____ MATERIAL

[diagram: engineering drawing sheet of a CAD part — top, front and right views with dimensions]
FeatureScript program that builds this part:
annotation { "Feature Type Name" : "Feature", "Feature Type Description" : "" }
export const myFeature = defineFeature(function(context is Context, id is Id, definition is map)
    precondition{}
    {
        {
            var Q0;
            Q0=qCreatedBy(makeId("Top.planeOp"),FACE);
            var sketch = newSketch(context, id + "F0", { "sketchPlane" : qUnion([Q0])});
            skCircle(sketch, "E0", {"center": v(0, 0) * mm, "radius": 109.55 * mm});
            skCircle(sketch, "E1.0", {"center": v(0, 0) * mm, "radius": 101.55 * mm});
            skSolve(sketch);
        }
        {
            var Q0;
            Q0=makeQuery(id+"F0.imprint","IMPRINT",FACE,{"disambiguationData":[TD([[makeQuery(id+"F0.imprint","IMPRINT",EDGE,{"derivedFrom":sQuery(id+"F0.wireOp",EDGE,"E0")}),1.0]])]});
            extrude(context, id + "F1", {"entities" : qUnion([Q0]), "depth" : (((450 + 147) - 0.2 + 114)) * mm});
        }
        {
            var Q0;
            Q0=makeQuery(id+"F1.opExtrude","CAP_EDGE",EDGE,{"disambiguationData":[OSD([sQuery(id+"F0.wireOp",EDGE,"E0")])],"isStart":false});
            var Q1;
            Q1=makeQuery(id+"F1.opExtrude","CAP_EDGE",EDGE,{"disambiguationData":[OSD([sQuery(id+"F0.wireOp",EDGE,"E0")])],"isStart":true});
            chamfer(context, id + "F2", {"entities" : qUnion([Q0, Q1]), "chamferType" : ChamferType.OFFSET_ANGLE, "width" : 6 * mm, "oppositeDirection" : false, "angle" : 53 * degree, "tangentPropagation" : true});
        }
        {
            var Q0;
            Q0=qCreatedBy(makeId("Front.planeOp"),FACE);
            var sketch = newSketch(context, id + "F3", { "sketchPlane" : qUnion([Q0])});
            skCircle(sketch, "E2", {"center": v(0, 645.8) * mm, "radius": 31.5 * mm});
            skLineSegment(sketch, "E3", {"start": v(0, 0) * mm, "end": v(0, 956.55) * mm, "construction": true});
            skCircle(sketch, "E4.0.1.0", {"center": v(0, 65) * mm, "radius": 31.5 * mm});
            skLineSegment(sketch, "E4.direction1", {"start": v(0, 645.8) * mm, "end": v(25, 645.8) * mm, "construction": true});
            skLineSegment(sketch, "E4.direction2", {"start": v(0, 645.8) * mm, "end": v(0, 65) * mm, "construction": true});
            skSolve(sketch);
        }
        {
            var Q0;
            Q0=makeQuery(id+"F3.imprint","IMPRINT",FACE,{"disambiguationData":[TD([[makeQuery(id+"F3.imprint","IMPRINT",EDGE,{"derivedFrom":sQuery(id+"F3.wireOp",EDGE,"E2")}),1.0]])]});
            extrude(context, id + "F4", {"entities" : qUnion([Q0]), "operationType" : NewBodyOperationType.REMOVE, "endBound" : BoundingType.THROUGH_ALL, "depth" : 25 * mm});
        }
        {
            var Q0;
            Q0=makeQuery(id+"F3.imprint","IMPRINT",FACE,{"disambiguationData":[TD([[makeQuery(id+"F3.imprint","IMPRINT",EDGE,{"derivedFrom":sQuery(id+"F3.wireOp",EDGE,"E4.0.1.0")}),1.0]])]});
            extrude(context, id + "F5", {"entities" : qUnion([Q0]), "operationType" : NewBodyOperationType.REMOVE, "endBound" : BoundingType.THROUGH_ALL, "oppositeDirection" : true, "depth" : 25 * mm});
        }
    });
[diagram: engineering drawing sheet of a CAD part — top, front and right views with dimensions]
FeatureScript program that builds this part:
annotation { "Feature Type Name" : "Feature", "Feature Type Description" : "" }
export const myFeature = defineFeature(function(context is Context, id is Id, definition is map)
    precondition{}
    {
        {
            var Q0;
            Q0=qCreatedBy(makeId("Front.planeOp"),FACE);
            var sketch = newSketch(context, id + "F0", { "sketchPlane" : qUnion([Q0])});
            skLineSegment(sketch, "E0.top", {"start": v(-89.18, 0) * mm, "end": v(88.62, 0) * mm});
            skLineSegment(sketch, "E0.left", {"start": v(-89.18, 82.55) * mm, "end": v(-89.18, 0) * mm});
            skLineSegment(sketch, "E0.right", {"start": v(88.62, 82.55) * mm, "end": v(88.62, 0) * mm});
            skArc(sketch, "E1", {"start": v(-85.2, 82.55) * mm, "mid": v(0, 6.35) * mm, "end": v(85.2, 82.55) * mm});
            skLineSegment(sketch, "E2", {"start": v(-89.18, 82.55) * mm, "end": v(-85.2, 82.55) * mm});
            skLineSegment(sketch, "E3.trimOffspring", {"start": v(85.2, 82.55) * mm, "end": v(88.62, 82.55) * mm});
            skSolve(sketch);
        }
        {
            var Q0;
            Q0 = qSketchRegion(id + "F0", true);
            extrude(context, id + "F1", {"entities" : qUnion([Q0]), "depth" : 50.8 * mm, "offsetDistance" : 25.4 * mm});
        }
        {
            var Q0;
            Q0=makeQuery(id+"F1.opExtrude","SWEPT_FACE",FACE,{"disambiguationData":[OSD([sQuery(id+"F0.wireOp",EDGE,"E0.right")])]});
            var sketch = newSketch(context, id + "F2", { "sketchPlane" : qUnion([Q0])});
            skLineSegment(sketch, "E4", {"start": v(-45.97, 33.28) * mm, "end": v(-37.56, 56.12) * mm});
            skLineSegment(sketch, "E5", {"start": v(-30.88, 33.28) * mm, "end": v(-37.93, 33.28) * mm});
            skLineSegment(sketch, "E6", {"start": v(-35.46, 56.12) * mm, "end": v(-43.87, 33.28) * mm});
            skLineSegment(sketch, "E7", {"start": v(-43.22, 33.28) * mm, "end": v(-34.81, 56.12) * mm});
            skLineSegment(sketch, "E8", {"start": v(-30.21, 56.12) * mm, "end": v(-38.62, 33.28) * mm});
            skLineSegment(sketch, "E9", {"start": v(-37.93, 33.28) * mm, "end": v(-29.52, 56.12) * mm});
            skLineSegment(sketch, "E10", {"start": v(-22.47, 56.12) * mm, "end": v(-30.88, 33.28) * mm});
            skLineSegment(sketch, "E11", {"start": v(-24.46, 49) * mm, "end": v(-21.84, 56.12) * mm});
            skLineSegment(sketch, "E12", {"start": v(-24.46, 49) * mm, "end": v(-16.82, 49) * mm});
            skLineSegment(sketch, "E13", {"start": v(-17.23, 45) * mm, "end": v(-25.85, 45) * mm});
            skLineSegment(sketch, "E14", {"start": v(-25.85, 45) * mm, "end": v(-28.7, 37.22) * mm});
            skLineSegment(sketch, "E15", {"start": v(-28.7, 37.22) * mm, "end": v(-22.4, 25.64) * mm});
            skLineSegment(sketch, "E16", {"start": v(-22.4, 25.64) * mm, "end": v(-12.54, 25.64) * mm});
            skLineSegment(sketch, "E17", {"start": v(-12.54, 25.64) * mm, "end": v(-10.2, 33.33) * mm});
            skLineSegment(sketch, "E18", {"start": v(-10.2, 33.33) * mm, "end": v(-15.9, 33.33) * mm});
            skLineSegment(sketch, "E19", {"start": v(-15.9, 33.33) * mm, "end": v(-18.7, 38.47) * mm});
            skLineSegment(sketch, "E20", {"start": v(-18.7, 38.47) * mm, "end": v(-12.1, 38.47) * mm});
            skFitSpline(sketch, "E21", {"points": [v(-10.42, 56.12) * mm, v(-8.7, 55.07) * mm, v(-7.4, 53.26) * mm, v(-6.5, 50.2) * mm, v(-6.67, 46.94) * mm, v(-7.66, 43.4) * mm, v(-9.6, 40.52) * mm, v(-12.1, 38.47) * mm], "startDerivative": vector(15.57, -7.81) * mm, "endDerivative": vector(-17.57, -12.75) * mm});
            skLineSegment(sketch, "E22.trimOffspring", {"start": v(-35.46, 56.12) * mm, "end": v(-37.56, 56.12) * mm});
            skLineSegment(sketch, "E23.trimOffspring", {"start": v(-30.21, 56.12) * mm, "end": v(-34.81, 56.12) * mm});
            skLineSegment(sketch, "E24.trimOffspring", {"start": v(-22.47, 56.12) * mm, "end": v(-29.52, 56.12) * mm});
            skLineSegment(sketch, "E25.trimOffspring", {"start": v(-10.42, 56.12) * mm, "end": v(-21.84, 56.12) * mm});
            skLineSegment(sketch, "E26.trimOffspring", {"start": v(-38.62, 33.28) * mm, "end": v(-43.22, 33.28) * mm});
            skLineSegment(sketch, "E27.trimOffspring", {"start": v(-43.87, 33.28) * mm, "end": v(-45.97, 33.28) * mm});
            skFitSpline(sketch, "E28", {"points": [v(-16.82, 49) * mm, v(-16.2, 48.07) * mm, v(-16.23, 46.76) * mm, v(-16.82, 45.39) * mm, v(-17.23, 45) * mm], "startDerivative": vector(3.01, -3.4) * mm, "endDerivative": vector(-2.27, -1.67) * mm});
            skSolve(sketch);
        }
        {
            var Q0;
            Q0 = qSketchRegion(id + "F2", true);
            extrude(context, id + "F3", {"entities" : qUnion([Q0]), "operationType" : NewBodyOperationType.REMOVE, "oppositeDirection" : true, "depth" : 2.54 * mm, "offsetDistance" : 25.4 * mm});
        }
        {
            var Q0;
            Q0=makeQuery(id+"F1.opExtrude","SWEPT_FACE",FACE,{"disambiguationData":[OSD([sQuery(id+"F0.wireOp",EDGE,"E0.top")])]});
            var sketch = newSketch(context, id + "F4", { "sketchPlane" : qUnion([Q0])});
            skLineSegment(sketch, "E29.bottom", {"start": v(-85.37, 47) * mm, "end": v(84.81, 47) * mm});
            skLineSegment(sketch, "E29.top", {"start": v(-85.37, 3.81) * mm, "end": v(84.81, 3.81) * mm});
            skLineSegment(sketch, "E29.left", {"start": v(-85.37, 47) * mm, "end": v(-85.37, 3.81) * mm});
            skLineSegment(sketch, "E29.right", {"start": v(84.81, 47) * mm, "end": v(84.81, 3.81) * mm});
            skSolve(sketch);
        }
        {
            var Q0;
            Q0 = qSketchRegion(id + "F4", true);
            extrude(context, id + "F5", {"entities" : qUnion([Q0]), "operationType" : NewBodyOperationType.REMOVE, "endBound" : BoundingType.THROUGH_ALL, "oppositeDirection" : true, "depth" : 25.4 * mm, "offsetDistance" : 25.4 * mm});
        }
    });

________

How many lines in the listing above contain the string "skCircle"? Reply with the number alone.

4